1.Preheat oven to slow, 150°C. Lightly grease 1 x 23cm and 1 x 20cm round cake pan. Line bases and sides with baking paper.
2.In a large, heavy-based saucepan combine butter, chocolate, sugar, water and syrup. Stir over a low heat until smooth and combined (do not boil). Transfer to a bowl. Allow to cool.
3.Using an electric mixer, beat eggs and vanilla into mixture. Fold in combined sifted flours. Scoop 4 cups mixture into 20cm pan. Pour remaining mixture into 23cm pan.

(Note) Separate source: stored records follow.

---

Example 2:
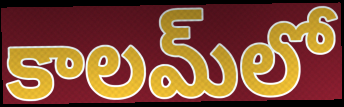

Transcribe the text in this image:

కాలమ్‍లో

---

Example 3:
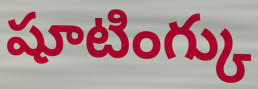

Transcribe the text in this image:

షూటింగ్కు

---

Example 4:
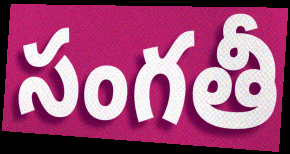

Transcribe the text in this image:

సంగతీ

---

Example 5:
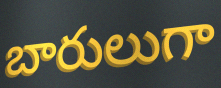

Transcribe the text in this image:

బారులుగా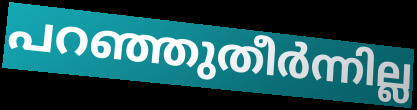
പറഞ്ഞുതീർന്നില്ലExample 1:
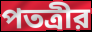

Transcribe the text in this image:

পতত্রীর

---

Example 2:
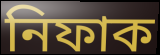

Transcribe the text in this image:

নিফাক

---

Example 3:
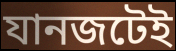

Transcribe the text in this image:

যানজটেই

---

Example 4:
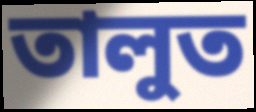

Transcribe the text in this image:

তালুত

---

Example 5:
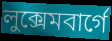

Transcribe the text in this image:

লুক্সেমবার্গেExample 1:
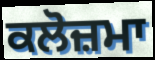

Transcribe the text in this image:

ਕਲੋਜ਼ਮਾ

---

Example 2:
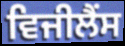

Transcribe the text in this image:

ਵਿਜੀਲੈਂਸ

4.Bake for 1 1/4 hours, until smaller cake is cooked when tested. Cook larger cake a further 15-20 minutes, until cooked when tested. Cool in pan for 10 minutes before turning onto a wire rack to cool completely.
5.Use a serrated knife to level the cakes and trim sides.

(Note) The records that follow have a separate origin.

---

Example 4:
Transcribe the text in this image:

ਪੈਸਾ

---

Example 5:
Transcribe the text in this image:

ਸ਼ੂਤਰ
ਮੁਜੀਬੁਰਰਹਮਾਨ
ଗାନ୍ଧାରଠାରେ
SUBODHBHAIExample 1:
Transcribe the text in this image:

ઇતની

6.Place base cake on cake board or plate, upside down. Insert skewer into centre to measure depth. Mark off depth and cut 6 even lengths of skewer. Insert into cake, spacing evenly apart 5cm from edge, to act as supports for the top cake.
7.WHIPPED GANACHE: Place chocolate in a heatproof bowl. Heat cream in a saucepan on medium until almost boiling. Pour over chocolate. Set aside for 5 minutes, stirring until smooth. Cover and chill for 30 minutes, until just set. Using an electric mixer, beat for 30 seconds, until light and fluffy.

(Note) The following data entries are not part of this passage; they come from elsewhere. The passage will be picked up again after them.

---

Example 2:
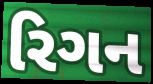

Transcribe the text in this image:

રિગન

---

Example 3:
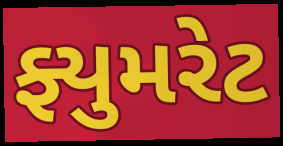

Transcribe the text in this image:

ફ્યુમરેટ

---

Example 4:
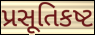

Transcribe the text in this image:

પ્રસૂતિકષ્ટ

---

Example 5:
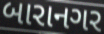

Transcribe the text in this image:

બારાનગર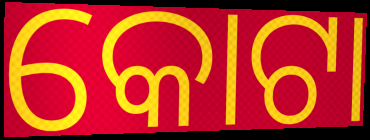
କୋଟା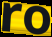
ro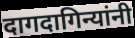
दागदागिन्यांनीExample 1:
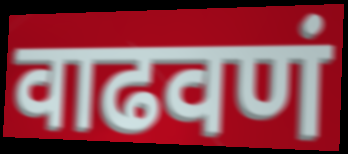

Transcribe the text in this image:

वाढवणं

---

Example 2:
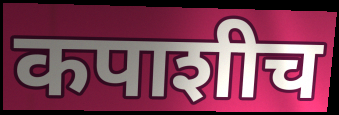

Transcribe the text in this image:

कपाशीच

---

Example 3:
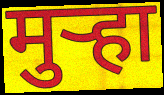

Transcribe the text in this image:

मुऱ्हा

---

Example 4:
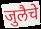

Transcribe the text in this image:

जुलैचे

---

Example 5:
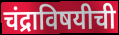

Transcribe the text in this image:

चंद्राविषयीचीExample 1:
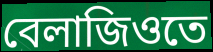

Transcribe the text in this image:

বেলাজিওতে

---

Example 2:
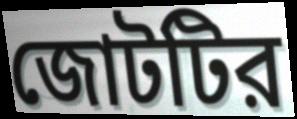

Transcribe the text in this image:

জোটটির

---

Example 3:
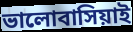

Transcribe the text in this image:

ভালোবাসিয়াই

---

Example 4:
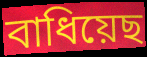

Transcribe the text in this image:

বাধিয়েছ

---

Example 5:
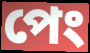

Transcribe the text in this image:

পেংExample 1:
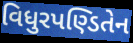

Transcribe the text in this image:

વિધુરપણ્ડિતેન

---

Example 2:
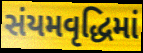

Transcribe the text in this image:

સંયમવૃદ્ધિમાં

8.Using a palette knife, spread top and side of larger cake with ganache. Place small cake board on top. Spread with a little ganache and top with smaller cake. Spread sides and top with remaining ganache.
9.COLLAR: Cut 2 x 8cm wide strips of baking paper, 32cm and 65cm in length. Place on a flat, clean surface. Pour extra melted chocolate along centre of each paper strip, using a palette knife to spread evenly. Set aside for 5 minutes, until partly set. Carefully, lift corners and wrap around base of large cake. Repeat with smaller collar. Allow chocolate to set.
10.Carefully peel paper off once chocolate has set. Position fresh flowers onto cake to decorate.